> _ASSIGNMENT_
Could you copy every record exactly as it appears?

> _RECORDS SHOWN_
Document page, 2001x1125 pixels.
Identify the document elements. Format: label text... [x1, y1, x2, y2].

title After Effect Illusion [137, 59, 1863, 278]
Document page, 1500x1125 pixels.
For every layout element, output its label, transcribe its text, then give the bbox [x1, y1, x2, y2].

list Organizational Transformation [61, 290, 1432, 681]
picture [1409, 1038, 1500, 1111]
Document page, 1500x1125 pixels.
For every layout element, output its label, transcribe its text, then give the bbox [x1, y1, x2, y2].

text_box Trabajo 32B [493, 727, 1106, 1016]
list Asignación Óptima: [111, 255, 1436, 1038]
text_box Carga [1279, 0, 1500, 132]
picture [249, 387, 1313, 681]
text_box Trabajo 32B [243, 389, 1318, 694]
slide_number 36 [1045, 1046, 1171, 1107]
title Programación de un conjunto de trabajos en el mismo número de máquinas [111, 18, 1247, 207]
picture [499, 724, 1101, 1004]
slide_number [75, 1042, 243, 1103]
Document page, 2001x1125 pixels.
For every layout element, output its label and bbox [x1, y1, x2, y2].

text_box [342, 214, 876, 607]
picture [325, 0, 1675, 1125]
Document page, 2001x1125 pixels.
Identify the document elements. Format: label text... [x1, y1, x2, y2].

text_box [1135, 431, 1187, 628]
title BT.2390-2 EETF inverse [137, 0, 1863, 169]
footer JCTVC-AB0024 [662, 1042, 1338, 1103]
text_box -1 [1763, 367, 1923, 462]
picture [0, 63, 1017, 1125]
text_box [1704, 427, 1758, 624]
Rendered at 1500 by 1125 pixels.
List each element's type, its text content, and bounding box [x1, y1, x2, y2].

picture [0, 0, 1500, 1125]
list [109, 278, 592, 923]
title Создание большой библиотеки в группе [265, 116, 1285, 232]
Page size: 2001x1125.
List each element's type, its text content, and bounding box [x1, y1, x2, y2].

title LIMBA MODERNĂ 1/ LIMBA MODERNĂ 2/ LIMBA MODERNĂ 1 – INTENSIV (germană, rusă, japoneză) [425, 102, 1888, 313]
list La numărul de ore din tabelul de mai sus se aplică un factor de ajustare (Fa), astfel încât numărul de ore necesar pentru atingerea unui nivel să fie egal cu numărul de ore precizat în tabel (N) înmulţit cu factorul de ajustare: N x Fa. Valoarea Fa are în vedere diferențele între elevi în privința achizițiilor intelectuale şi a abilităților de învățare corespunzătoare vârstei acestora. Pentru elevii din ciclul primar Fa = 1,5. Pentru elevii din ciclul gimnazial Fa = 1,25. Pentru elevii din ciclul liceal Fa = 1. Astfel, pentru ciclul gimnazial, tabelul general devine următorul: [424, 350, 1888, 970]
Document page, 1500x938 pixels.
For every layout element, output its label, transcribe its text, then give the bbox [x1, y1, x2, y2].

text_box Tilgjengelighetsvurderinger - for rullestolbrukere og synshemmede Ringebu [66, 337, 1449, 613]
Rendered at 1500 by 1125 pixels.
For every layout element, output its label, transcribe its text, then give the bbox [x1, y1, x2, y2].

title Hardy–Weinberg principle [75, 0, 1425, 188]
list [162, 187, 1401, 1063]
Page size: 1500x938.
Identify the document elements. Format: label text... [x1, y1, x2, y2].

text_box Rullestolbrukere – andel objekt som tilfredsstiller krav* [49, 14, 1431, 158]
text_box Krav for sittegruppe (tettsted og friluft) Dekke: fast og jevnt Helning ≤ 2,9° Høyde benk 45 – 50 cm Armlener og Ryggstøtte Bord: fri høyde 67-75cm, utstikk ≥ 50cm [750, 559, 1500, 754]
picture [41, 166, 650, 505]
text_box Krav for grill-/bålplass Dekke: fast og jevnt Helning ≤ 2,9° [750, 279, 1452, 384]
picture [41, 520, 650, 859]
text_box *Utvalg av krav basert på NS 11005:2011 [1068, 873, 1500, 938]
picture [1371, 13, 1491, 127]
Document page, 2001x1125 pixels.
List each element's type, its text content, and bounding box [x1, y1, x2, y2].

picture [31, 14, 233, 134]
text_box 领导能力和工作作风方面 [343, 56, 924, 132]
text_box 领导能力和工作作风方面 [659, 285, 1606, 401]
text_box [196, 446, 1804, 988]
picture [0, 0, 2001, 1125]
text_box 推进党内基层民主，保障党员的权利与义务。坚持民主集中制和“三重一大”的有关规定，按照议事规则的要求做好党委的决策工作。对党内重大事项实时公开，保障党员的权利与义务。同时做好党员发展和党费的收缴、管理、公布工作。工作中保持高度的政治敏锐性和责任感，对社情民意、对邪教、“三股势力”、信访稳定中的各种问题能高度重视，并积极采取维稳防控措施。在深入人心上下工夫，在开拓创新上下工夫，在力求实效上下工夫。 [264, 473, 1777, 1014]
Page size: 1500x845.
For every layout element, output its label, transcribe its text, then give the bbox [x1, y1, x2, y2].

> _ANSWER FOR THIS EXERCISE_
Document page, 2001x1125 pixels.
Identify the document elements. Format: label text... [x1, y1, x2, y2].

title After Effect Illusion [137, 59, 1863, 278]
Document page, 1500x1125 pixels.
For every layout element, output its label, transcribe its text, then give the bbox [x1, y1, x2, y2].

list Organizational Transformation [61, 290, 1432, 681]
picture [1409, 1038, 1500, 1111]
Document page, 1500x1125 pixels.
For every layout element, output its label, transcribe its text, then give the bbox [x1, y1, x2, y2].

text_box Trabajo 32B [493, 727, 1106, 1016]
list Asignación Óptima: [111, 255, 1436, 1038]
text_box Carga [1279, 0, 1500, 132]
picture [249, 387, 1313, 681]
text_box Trabajo 32B [243, 389, 1318, 694]
slide_number 36 [1045, 1046, 1171, 1107]
title Programación de un conjunto de trabajos en el mismo número de máquinas [111, 18, 1247, 207]
picture [499, 724, 1101, 1004]
slide_number [75, 1042, 243, 1103]
Document page, 2001x1125 pixels.
For every layout element, output its label and bbox [x1, y1, x2, y2].

text_box [342, 214, 876, 607]
picture [325, 0, 1675, 1125]
Document page, 2001x1125 pixels.
Identify the document elements. Format: label text... [x1, y1, x2, y2].

text_box [1135, 431, 1187, 628]
title BT.2390-2 EETF inverse [137, 0, 1863, 169]
footer JCTVC-AB0024 [662, 1042, 1338, 1103]
text_box -1 [1763, 367, 1923, 462]
picture [0, 63, 1017, 1125]
text_box [1704, 427, 1758, 624]
Rendered at 1500 by 1125 pixels.
List each element's type, its text content, and bounding box [x1, y1, x2, y2].

picture [0, 0, 1500, 1125]
list [109, 278, 592, 923]
title Создание большой библиотеки в группе [265, 116, 1285, 232]
Page size: 2001x1125.
List each element's type, its text content, and bounding box [x1, y1, x2, y2].

title LIMBA MODERNĂ 1/ LIMBA MODERNĂ 2/ LIMBA MODERNĂ 1 – INTENSIV (germană, rusă, japoneză) [425, 102, 1888, 313]
list La numărul de ore din tabelul de mai sus se aplică un factor de ajustare (Fa), astfel încât numărul de ore necesar pentru atingerea unui nivel să fie egal cu numărul de ore precizat în tabel (N) înmulţit cu factorul de ajustare: N x Fa. Valoarea Fa are în vedere diferențele între elevi în privința achizițiilor intelectuale şi a abilităților de învățare corespunzătoare vârstei acestora. Pentru elevii din ciclul primar Fa = 1,5. Pentru elevii din ciclul gimnazial Fa = 1,25. Pentru elevii din ciclul liceal Fa = 1. Astfel, pentru ciclul gimnazial, tabelul general devine următorul: [424, 350, 1888, 970]
Document page, 1500x938 pixels.
For every layout element, output its label, transcribe its text, then give the bbox [x1, y1, x2, y2].

text_box Tilgjengelighetsvurderinger - for rullestolbrukere og synshemmede Ringebu [66, 337, 1449, 613]
Rendered at 1500 by 1125 pixels.
For every layout element, output its label, transcribe its text, then give the bbox [x1, y1, x2, y2].

title Hardy–Weinberg principle [75, 0, 1425, 188]
list [162, 187, 1401, 1063]
Page size: 1500x938.
Identify the document elements. Format: label text... [x1, y1, x2, y2].

text_box Rullestolbrukere – andel objekt som tilfredsstiller krav* [49, 14, 1431, 158]
text_box Krav for sittegruppe (tettsted og friluft) Dekke: fast og jevnt Helning ≤ 2,9° Høyde benk 45 – 50 cm Armlener og Ryggstøtte Bord: fri høyde 67-75cm, utstikk ≥ 50cm [750, 559, 1500, 754]
picture [41, 166, 650, 505]
text_box Krav for grill-/bålplass Dekke: fast og jevnt Helning ≤ 2,9° [750, 279, 1452, 384]
picture [41, 520, 650, 859]
text_box *Utvalg av krav basert på NS 11005:2011 [1068, 873, 1500, 938]
picture [1371, 13, 1491, 127]
Document page, 2001x1125 pixels.
List each element's type, its text content, and bounding box [x1, y1, x2, y2].

picture [31, 14, 233, 134]
text_box 领导能力和工作作风方面 [343, 56, 924, 132]
text_box 领导能力和工作作风方面 [659, 285, 1606, 401]
text_box [196, 446, 1804, 988]
picture [0, 0, 2001, 1125]
text_box 推进党内基层民主，保障党员的权利与义务。坚持民主集中制和“三重一大”的有关规定，按照议事规则的要求做好党委的决策工作。对党内重大事项实时公开，保障党员的权利与义务。同时做好党员发展和党费的收缴、管理、公布工作。工作中保持高度的政治敏锐性和责任感，对社情民意、对邪教、“三股势力”、信访稳定中的各种问题能高度重视，并积极采取维稳防控措施。在深入人心上下工夫，在开拓创新上下工夫，在力求实效上下工夫。 [264, 473, 1777, 1014]
Page size: 1500x845.
For every layout element, output its label, transcribe its text, then give the bbox [x1, y1, x2, y2].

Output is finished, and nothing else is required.